Today I went there for Chem. The door was locked, so I did the usual, going down those steps and then coming to that big open space. And I could see you, picture you right there, playing and having fun with the rest of the guys that day when raymond was late, and we were all waiting for him.
Then I go and stand at the area in the big open space where u can look down all the way to the first floor. There're 2 of those (hmmm lets call it...) "viewing bays" there. And I see you walking to the lifts from one of them, and from the other, walking away, back home, with sm beside me once. and she laughed at you, saying the way you walked far away from the others was cool.
After a while, I go back up to the flat to see if its been unlocked. There, I see you arriving, walking down the stairs to the flat, surprise written on your face when you see the crowd of people gathered outside waiting. You leaning over the staircase railing, close to me (not intentionally of course), and i see your long eyelashes...and remember the swift physical closeness...of course.
When I enter the flat, I see the little cosy room where we used to gather and sit. The aeroplane styled arrangement of the seats during the morning tests...
When I enter the room, the familiar smell hits me, bringing me back once again. I vision the classroom with everyone. If I'm sitting in front, I am painfully aware of how I once turned around from that spot, and got to know you, and how, before that, I sat next to you in front. That was when I leaned away from you in fright, not knowing you, and you, leaning away from me as well, never looking my way or talking to me at all.
I vision you at the back too, at your usual place. Sometimes that made it hard to see you during class.

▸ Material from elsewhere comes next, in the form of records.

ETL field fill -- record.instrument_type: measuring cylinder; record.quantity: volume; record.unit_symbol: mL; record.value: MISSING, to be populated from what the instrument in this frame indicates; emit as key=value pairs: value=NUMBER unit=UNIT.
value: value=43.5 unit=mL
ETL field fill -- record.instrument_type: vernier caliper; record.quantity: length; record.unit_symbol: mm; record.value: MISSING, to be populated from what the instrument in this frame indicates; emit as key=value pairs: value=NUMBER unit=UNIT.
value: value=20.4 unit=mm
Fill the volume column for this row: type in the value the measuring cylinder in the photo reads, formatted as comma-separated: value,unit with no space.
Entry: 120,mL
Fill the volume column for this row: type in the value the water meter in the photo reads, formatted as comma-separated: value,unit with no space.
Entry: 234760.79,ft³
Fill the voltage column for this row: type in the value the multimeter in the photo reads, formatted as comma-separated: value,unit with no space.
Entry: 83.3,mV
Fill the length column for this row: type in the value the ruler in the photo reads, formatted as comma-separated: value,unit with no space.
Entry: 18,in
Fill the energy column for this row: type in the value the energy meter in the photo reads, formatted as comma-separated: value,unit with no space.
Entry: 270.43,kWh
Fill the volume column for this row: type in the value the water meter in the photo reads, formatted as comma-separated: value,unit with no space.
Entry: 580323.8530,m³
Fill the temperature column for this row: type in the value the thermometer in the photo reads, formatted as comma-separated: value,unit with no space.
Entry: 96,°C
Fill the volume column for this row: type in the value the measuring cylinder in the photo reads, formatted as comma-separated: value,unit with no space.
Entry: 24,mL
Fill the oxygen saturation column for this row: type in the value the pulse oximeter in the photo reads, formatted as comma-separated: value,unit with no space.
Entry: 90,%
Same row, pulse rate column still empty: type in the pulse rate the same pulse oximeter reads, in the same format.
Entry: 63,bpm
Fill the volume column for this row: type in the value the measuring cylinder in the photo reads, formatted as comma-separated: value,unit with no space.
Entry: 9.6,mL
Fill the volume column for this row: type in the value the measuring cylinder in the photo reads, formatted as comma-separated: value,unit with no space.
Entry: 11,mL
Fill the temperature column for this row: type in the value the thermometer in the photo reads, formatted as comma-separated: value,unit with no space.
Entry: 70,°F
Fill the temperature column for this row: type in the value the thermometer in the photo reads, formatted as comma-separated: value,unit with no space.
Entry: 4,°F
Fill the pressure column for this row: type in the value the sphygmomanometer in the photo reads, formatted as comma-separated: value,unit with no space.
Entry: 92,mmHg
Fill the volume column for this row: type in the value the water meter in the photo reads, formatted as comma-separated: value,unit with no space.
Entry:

And all this makes me realize, I have a hole left in me, after all this ended. A hole which can really never be patched up, a hole which I can never get over and fill. Never ever. The time will never come again, the kind of people will never be the same again, and never will I be in that situation with someone like you, and who is that important to me. And so, its something I've lost, and with it, lost abit of myself too. Something which will stay empty in me forever.
Sometimes, I think that these memories are so far away. And they are, too. Some happened 2 years ago. T W O YEARS AGO. TWO. This makes it even seem like they might not have happened. The time spent and the memories created, sometimes seem so short, swift and not lasting that it feels like they have been caught in the wind and immediately taken far far away. It seems like something not tangible, and indeed it is not, for it is only a part of my memory. Images I can only see from my mind.
But then, at times, ESPECIALLY when I am back there, everything comes back to life again. I vision everything as it were before, and the hole inside me grows bigger. Then, those memories seem so real, so tangible, and I can almost really see everyone there again, seeing all your expressions, remembering your smiles and words and actions.

I thought with so much time having passed by, it would numb all these. But, yes, I can never get over.
It really was the best time of my life. You guys were perfect, and we were a perfect combination with raymond. it was the best class, and the feeling i got when i went was the best feeling ever. it was the best, being able to have you there too.
I can't do this anymore.
It's only been the first 3 days of school. But, I really feel like I can't do this anymore. I don't even know what "this" is exactly, but, I just know, I can't take this hole, this feeling.
missu.LOTS.

i don't cry on the outside, but inside, my heart weeps. buckets and buckets of silent tears. it feels sad alright.